=== Exercise goal ===
Starting at the top of the listing, extract every line up to and including the one with "Storage integration demands". Pictures stay out of the copy.

=== Raw data ===

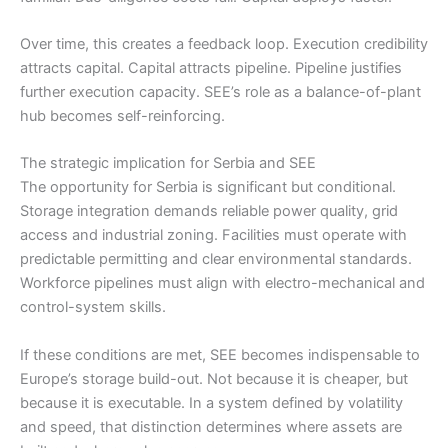
Over time, this creates a feedback loop. Execution credibility
attracts capital. Capital attracts pipeline. Pipeline justifies
further execution capacity. SEE’s role as a balance-of-plant
hub becomes self-reinforcing.
The strategic implication for Serbia and SEE
The opportunity for Serbia is significant but conditional.
Storage integration demands reliable power quality, grid
access and industrial zoning. Facilities must operate with
predictable permitting and clear environmental standards.
Workforce pipelines must align with electro-mechanical and
control-system skills.
If these conditions are met, SEE becomes indispensable to
Europe’s storage build-out. Not because it is cheaper, but
because it is executable. In a system defined by volatility
and speed, that distinction determines where assets are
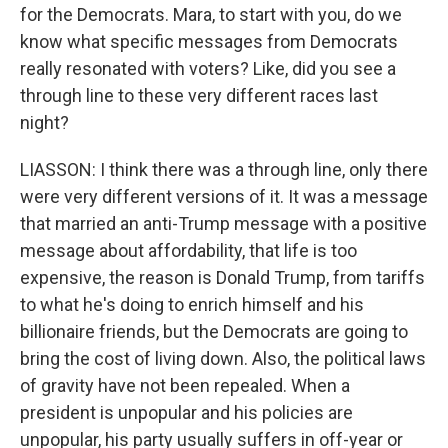
for the Democrats. Mara, to start with you, do we
know what specific messages from Democrats
really resonated with voters? Like, did you see a
through line to these very different races last
night?
LIASSON: I think there was a through line, only there
were very different versions of it. It was a message
that married an anti-Trump message with a positive
message about affordability, that life is too
expensive, the reason is Donald Trump, from tariffs
to what he's doing to enrich himself and his
billionaire friends, but the Democrats are going to
bring the cost of living down. Also, the political laws
of gravity have not been repealed. When a
president is unpopular and his policies are
unpopular, his party usually suffers in off-year or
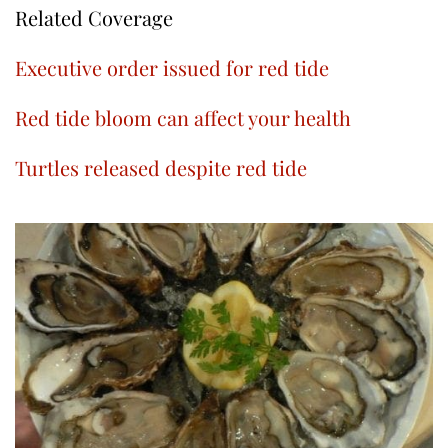
Related Coverage
Executive order issued for red tide
Red tide bloom can affect your health
Turtles released despite red tide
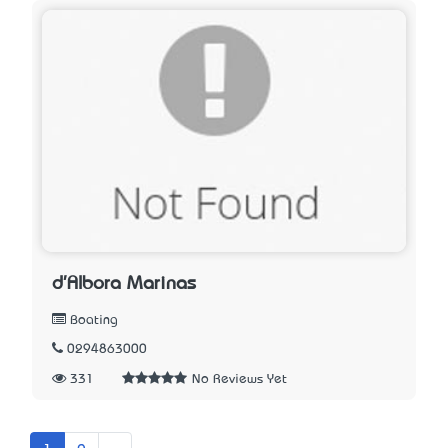
d'Albora Marinas
Boating
0294863000
331
No Reviews Yet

=== Exercise response ===
Over time, this creates a feedback loop. Execution credibility
attracts capital. Capital attracts pipeline. Pipeline justifies
further execution capacity. SEE’s role as a balance-of-plant
hub becomes self-reinforcing.
The strategic implication for Serbia and SEE
The opportunity for Serbia is significant but conditional.
Storage integration demands reliable power quality, grid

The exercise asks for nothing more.